EXERCISE PROMPT:
Go through the material line by line and tally those containing the string "roll". Only the tally is wanted.

MATERIAL PROVIDED:
- - -

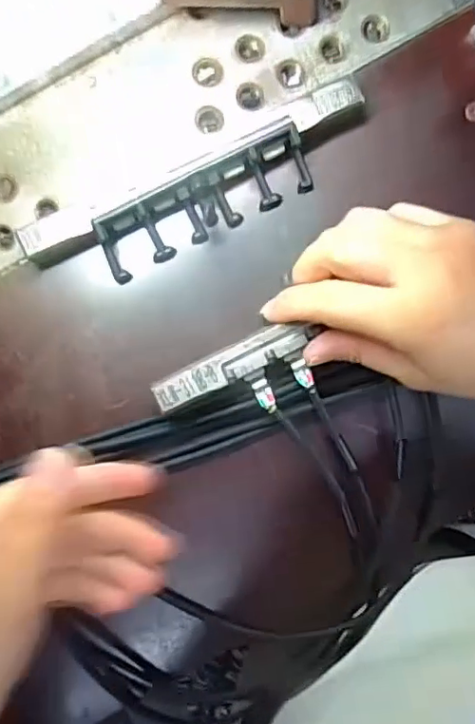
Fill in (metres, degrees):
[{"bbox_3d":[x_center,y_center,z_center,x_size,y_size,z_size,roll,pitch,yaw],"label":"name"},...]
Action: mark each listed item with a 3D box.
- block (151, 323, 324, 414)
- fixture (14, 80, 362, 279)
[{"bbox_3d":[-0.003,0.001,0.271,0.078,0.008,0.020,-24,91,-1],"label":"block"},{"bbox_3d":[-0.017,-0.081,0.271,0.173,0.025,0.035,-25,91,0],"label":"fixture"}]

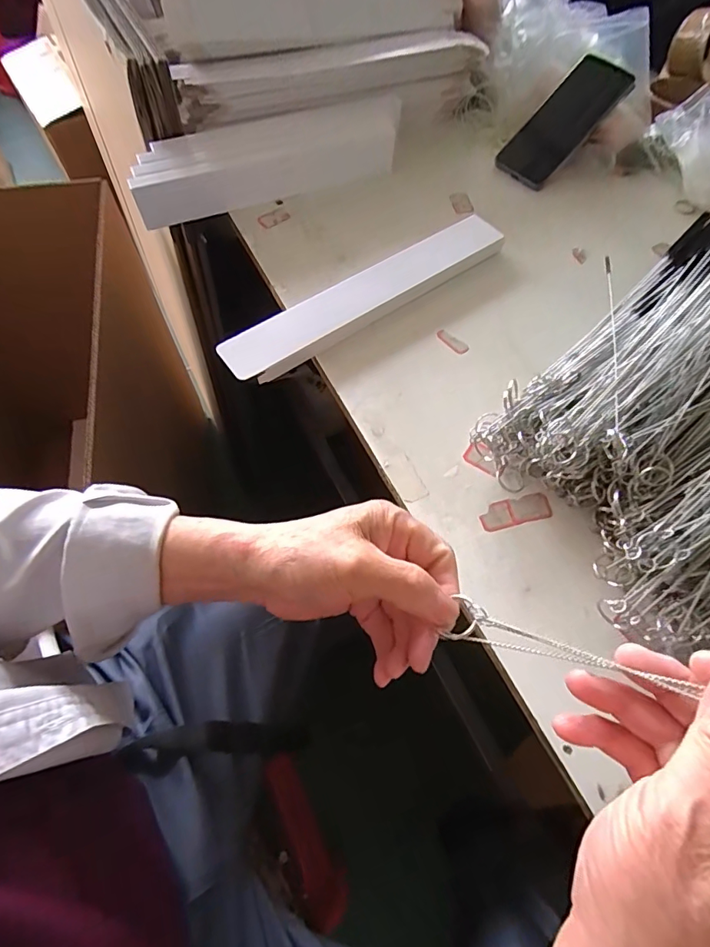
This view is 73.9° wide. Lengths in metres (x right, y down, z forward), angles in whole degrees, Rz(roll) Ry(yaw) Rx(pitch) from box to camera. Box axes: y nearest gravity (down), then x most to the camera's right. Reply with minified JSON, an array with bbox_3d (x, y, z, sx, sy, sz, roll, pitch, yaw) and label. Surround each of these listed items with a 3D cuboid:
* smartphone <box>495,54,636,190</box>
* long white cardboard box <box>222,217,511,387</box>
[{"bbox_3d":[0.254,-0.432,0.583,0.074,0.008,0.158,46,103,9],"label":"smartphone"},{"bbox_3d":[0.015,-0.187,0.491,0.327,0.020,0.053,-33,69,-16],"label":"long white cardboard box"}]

- - -

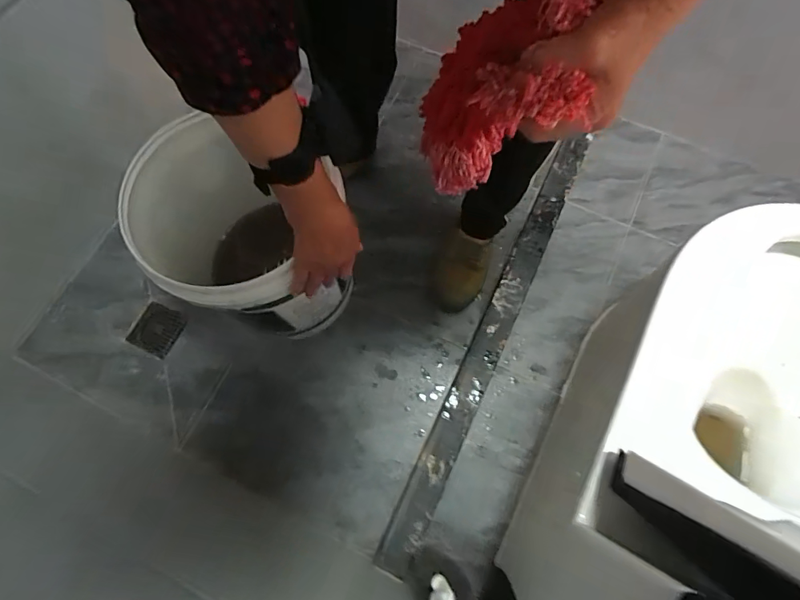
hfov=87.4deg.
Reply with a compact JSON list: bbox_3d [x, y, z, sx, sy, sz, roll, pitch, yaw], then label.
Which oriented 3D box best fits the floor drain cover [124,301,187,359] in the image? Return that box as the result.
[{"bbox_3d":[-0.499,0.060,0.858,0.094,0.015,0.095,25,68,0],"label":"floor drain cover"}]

- - -

WRITTEN ANSWER:
3